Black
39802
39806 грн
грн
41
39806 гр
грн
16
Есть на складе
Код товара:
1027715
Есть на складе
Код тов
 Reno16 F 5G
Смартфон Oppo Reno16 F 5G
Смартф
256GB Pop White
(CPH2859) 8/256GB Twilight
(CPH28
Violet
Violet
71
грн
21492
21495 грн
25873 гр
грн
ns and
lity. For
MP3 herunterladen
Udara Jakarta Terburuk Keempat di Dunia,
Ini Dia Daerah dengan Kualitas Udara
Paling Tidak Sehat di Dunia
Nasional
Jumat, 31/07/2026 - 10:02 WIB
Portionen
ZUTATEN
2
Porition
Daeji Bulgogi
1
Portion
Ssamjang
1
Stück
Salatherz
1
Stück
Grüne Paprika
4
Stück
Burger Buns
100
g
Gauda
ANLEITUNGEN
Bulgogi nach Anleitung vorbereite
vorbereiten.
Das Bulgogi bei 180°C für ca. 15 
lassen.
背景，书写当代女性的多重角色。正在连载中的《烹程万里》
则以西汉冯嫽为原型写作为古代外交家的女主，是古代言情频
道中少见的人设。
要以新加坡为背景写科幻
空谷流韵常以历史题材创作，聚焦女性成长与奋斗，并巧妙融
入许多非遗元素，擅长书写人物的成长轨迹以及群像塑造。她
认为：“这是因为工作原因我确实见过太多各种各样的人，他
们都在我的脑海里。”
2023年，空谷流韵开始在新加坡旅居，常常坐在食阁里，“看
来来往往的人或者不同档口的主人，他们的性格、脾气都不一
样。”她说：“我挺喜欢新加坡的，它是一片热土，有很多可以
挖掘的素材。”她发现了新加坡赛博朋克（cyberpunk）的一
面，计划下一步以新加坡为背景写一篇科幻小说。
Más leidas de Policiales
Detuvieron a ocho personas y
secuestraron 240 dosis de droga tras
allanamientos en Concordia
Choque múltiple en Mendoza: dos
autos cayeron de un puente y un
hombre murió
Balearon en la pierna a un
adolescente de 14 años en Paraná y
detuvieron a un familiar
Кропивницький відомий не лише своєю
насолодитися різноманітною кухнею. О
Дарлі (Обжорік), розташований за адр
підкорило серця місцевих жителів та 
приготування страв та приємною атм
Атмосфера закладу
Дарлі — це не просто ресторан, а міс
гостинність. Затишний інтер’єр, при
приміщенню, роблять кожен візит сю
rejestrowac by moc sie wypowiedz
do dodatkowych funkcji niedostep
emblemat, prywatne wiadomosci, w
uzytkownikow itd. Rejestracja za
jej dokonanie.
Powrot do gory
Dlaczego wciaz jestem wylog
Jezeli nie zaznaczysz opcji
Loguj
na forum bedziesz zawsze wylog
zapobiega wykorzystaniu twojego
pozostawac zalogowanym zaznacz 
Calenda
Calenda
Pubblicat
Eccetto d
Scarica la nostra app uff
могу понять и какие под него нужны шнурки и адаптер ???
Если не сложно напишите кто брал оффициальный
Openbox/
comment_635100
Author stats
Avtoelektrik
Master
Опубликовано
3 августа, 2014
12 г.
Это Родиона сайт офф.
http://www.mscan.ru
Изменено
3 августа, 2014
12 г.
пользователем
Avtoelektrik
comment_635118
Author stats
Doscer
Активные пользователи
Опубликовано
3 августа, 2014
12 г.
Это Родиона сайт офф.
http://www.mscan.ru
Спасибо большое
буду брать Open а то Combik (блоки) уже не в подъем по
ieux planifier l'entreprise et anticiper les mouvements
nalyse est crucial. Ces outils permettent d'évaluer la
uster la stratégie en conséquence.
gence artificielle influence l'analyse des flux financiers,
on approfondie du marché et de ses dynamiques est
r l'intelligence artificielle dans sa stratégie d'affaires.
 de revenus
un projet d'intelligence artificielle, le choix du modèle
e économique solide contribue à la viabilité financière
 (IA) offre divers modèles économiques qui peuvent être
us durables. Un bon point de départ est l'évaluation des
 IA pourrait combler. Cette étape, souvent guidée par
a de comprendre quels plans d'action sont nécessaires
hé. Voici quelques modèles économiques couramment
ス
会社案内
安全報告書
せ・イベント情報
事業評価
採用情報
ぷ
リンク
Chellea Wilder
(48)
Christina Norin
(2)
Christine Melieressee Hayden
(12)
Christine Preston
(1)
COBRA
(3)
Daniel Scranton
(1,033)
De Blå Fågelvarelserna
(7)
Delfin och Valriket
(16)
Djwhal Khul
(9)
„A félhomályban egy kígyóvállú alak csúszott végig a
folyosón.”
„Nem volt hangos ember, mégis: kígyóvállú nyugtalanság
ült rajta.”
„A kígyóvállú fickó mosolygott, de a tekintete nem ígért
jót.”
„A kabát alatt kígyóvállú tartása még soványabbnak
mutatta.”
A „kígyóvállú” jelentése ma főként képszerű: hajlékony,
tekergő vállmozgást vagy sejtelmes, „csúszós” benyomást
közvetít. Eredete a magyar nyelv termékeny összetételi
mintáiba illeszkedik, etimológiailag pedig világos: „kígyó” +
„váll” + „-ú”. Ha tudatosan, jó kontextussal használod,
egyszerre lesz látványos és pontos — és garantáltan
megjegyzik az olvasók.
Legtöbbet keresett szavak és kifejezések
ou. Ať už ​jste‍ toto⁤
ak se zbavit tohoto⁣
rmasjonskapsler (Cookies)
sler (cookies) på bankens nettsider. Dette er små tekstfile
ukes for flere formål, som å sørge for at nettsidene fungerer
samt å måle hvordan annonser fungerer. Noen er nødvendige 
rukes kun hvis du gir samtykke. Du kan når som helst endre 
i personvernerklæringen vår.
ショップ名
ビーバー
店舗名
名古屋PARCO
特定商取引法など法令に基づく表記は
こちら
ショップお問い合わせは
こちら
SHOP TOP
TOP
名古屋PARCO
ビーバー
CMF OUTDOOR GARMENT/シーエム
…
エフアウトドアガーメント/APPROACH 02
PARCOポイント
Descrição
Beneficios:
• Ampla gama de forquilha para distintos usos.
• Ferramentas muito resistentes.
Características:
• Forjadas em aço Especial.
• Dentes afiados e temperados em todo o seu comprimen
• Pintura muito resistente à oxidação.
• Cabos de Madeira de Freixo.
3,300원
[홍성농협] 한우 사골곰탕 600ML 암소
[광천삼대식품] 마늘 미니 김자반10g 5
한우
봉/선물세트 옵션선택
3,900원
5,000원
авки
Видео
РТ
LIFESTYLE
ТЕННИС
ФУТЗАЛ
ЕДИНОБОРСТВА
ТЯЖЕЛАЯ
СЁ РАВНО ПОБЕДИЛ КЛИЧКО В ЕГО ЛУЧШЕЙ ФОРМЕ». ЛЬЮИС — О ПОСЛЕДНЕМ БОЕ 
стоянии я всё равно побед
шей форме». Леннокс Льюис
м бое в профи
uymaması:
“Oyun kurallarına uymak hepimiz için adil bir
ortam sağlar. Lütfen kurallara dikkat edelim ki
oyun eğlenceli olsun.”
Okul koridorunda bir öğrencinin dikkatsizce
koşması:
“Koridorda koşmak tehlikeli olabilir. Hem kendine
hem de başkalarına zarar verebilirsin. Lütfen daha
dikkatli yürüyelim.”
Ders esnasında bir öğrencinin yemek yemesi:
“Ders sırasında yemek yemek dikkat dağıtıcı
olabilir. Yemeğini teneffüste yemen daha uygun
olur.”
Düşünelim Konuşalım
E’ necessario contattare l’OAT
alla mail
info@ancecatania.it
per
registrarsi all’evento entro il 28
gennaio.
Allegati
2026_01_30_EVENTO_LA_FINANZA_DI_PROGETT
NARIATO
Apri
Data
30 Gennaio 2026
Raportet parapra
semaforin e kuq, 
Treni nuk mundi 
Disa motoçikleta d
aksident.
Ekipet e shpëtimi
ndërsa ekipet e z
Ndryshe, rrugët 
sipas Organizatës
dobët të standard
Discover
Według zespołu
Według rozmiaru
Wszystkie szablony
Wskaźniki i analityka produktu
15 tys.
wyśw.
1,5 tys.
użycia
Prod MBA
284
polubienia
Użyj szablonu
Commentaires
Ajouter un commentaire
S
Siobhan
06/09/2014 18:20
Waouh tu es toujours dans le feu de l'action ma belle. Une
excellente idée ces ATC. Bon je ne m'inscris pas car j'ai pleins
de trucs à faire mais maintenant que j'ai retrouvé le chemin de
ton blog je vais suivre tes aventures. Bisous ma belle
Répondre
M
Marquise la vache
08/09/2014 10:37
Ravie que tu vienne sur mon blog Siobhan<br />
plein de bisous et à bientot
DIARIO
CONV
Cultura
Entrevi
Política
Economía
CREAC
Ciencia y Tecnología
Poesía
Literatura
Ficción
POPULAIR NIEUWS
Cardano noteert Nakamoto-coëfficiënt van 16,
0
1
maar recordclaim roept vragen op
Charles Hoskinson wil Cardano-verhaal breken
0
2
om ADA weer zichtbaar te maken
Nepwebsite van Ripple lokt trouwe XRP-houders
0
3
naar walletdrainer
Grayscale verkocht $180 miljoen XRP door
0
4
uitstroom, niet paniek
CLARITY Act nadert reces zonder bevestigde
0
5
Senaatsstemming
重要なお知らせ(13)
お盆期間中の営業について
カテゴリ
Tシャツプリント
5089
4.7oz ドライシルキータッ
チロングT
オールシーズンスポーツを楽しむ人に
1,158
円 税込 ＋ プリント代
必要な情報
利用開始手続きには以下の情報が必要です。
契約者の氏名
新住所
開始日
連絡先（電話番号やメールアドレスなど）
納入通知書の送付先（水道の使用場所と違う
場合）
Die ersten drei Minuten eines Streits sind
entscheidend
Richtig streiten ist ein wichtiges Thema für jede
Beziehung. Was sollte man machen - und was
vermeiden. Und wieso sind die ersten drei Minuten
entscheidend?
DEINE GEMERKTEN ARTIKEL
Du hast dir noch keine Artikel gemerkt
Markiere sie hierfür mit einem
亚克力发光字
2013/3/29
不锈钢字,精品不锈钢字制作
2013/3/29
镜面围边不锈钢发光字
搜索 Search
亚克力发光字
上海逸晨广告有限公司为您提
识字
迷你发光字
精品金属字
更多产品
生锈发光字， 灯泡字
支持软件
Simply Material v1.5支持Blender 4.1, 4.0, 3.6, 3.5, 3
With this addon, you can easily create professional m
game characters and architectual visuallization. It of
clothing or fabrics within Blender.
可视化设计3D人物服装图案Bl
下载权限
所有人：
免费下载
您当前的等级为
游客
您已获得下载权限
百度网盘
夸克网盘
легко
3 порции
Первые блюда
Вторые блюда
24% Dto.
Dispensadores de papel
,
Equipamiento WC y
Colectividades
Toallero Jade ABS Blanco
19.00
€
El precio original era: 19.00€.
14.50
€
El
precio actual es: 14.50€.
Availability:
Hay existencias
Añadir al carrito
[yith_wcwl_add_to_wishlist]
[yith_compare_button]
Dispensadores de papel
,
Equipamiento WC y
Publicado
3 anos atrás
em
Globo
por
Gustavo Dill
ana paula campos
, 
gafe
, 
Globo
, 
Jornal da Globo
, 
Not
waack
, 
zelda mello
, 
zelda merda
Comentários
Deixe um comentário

☆ ☆ ☆

### Requirement
Scan the records above for the word "Minuten" and return every line where it occurs.

### Exercise response
Die ersten drei Minuten eines Streits sind
vermeiden. Und wieso sind die ersten drei Minuten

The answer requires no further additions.